The relative balance between cell growth and cell death is altered in cancers, with the balance tipped towards uncontrolled proliferative capacity in cancer cells [1, 43]. In addition, some cancer cells acquire a markedly enhanced capacity to move, thereby predisposing them to invasion and dissemination [44, 45]. Findings from the present study showed that tumors exhibiting higher levels of expression in MCM2, a marker of proliferation, and gelsolin, a marker of motility, conferred a higher risk of death in NSCLC.
MCM proteins are essential replication initiation factors that ensure the accurate replication of DNA in the cell cycle. Through accurate binding to chromatin during G1 phase and detaching from chromatin during S phase, MCM proteins restrict DNA synthesis to only once per cell cycle [3, 4, 6]. Only licensed origins containing MCM proteins can initiate a pair of replication forks, and once initiation occurs at an origin, the bound MCM proteins are displaced so that the origin cannot fire again . MCM proteins may also function as the helicase that unwinds DNA ahead of each replication fork . Evidence from different organisms and cells indicates that both permanently arrested cells and those in G0 phase have lost expression of MCM proteins and are functionally unlicensed [48–50]. The replication initiation function of MCM proteins in cell cycle implies that they may be valuable markers for proliferation and prognosis in human cancers. Todorov et al. studied MCM2 expression in normal and tumor human tissues and found MCM2 was expressed significantly different in specimens examined, with expression of 97% in tumors but only 27% in normal tissues.
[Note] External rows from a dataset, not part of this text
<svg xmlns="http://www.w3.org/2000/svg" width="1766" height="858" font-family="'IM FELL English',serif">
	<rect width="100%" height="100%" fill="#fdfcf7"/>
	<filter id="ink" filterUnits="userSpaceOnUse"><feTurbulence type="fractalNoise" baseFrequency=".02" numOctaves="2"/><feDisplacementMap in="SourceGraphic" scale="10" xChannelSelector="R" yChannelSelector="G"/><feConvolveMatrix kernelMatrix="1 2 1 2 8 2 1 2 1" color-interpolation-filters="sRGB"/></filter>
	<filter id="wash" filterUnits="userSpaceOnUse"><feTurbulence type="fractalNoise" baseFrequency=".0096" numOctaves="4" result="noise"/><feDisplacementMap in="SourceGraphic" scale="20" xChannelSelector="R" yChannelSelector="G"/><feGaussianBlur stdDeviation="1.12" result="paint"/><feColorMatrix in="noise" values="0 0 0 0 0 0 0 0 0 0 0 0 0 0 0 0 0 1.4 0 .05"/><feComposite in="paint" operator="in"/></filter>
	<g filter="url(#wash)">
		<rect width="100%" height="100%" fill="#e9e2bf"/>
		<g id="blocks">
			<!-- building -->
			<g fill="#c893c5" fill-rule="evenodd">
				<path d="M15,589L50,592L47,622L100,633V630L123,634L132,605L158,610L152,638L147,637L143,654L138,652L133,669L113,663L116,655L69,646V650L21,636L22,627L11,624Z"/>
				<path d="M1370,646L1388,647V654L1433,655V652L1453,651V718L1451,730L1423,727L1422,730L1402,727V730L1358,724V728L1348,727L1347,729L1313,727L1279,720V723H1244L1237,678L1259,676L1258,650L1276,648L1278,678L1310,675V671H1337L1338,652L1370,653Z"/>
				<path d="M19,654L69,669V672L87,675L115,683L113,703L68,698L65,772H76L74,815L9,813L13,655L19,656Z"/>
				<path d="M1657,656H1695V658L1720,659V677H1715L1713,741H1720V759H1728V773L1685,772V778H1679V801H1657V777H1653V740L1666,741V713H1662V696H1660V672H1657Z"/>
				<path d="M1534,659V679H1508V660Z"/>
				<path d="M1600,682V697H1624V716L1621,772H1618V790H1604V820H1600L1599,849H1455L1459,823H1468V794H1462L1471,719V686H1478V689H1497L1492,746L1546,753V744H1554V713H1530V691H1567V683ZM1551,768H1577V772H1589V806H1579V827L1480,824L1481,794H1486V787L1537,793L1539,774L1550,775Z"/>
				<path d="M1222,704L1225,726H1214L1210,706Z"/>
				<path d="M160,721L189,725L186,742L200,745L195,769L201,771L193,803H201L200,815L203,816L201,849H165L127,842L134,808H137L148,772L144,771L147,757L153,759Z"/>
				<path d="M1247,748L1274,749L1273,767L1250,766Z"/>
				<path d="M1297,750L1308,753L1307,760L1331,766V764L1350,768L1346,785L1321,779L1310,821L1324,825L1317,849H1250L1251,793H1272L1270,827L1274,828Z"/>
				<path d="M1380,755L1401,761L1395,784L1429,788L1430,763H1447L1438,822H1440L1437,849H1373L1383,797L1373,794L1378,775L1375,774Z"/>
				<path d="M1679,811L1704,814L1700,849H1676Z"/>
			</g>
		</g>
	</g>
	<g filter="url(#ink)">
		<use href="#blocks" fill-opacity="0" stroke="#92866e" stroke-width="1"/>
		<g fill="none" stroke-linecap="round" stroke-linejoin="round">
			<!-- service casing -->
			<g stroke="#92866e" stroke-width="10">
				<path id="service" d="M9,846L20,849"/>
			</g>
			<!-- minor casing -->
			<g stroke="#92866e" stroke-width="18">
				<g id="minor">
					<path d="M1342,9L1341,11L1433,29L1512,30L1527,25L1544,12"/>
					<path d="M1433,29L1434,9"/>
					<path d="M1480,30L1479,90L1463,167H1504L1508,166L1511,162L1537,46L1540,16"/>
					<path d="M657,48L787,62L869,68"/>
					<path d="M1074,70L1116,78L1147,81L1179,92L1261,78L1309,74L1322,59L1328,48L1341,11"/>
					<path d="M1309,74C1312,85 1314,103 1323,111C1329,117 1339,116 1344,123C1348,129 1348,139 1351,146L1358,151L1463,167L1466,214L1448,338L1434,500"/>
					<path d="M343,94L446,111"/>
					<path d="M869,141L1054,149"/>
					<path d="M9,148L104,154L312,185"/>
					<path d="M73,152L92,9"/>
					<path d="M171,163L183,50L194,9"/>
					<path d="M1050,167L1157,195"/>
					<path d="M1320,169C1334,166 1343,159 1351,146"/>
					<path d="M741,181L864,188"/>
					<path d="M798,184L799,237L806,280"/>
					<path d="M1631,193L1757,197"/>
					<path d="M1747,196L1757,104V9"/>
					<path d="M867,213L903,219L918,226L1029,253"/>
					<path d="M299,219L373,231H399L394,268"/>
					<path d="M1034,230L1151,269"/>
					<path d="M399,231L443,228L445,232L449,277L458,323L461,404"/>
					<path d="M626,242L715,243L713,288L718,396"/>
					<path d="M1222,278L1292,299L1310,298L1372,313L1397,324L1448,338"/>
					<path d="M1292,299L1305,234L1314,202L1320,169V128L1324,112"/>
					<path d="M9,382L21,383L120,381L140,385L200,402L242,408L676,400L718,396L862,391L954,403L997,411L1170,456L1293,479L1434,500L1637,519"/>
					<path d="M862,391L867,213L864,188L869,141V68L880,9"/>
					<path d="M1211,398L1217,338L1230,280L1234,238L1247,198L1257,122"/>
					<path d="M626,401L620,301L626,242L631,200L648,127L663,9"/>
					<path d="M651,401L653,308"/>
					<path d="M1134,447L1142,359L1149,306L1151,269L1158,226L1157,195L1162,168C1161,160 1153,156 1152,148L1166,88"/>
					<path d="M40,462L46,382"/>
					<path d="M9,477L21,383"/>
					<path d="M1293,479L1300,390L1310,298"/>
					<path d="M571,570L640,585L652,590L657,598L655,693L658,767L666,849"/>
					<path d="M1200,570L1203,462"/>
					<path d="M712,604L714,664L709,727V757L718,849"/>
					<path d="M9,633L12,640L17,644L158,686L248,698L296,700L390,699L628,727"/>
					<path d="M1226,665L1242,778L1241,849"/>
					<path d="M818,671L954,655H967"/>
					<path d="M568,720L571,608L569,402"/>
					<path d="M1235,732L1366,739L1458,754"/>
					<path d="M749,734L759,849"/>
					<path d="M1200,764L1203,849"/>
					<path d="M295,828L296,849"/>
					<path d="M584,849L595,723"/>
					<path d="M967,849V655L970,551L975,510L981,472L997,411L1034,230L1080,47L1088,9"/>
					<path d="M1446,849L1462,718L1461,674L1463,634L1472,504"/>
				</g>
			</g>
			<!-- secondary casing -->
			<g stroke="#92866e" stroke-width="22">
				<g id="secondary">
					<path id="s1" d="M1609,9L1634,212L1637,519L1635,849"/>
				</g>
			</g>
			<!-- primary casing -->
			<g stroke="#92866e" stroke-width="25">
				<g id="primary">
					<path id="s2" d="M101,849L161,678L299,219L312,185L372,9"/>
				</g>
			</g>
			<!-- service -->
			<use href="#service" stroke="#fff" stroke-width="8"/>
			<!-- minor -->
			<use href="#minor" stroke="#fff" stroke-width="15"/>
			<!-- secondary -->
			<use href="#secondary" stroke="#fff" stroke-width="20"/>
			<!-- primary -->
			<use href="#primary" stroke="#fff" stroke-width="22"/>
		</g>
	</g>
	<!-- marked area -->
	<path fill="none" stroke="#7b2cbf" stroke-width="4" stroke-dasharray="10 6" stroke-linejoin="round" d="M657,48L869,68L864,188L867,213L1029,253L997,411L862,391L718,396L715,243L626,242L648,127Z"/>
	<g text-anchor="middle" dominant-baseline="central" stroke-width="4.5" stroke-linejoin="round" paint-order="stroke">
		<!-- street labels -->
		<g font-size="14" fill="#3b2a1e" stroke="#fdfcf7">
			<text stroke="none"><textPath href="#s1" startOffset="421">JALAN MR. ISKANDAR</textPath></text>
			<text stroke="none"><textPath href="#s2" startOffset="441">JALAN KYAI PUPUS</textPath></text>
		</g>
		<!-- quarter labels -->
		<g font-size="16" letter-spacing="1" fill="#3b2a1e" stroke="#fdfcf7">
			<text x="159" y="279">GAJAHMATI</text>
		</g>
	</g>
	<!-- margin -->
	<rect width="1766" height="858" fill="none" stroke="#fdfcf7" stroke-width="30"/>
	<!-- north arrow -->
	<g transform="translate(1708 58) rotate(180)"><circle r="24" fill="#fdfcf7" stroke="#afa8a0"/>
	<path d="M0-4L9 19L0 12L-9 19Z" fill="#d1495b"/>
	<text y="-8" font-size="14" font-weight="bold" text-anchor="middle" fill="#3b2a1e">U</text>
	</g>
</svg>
Furthermore, the expression level in normal tissues was lower than in tumor tissues, indicating that MCM2 reflects cell proliferation . Dudderidge et al. studied MCM2, geminin, and Ki-67 in renal cell carcinoma and found that MCM2 expression increased dramatically with increasing grade . Hashimoto et al. investigated MCM2 and Ki-67 expression in lung adenocarcinomas and found that the co-expression of MCM2 and Ki-67 at higher levels were significantly associated with poorer survival . The prognostic value of MCM2 was also reported in bladder cancer and oligodendroglioma [40, 51].
Ki-67 is expressed in all stages of the cell cycle except G0 phase, making it a valuable measurement for cell proliferation . In a number of cancers, elevated Ki-67 expression has been found associated with higher aggressiveness and invasiveness [52–54]. The prognostic value of Ki-67 has been observed in cancers of breast, prostate, cervix, and soft tissue . In a comprehensive review, Pugsley et al. noted that higher Ki-67 index was significantly associated with poorer survival in NSCLC in the majority of univariate analyses and in approximately half of the multivariate analyses . In our study, we did not observe the prognostic effect of Ki-67 expression in both the univariate and multivariate analysis, which may be partially due to the limited sample size. The small sample size also prevented additional examination of the prognostic value of MCM2, Ki-67 and gelsolin in subgroup patients. As Pugsley et al. pointed out, factors such as patient heterogeneity, retrospective nature of study design, quantification of immunohistochemistry, and cutoff value may contribute to the inconsistent findings for the prognostic value of Ki-67 NSCLC in the literature .
In addition to proliferation, elevated motility is essential for tumor cells to invade and disseminate [44, 45, 55, 56]. Highly metastatic cells typically exhibit enhanced locomotion capacity compared to less metastatic cells [44, 45, 57, 58]. Various studies have consistently shown that higher levels of motility are associated with higher rates of tumor metastasis or shorter survival time [31–33, 59–62]. The motility facilitating function of gelsolin has been widely observed in animal models [26–29]. We and others have showed that higher levels of gelsolin are associated with poorer survival in breast and lung cancer [31–33]. Some studies failed to find a prognostic significance for gelsolin. However, these studies are generally subject to small sample size or inadequate follow-up time [37, 63–65]. As a generalization, the gelsolin content of the cells in most cancers is found to be down-regulated [37, 64–66], but in a number of studies, researchers found that high gelsolin expression is inversely associated with survival time [31–33]. For example, we found that tumors with high and heterogeneous expression of gelsolin conferred the highest risk of death from NSCLC in patients with this disease . Shieh et al. found that the most potent predictor of poor prognosis was high focal gelsolin expression . Increased expression of gelsolin may facilitate a subset of tumor cells with increased motility, thereby enhancing its capability and probability of invading adjacent tissues and metastasis to remote organ sites [32, 33].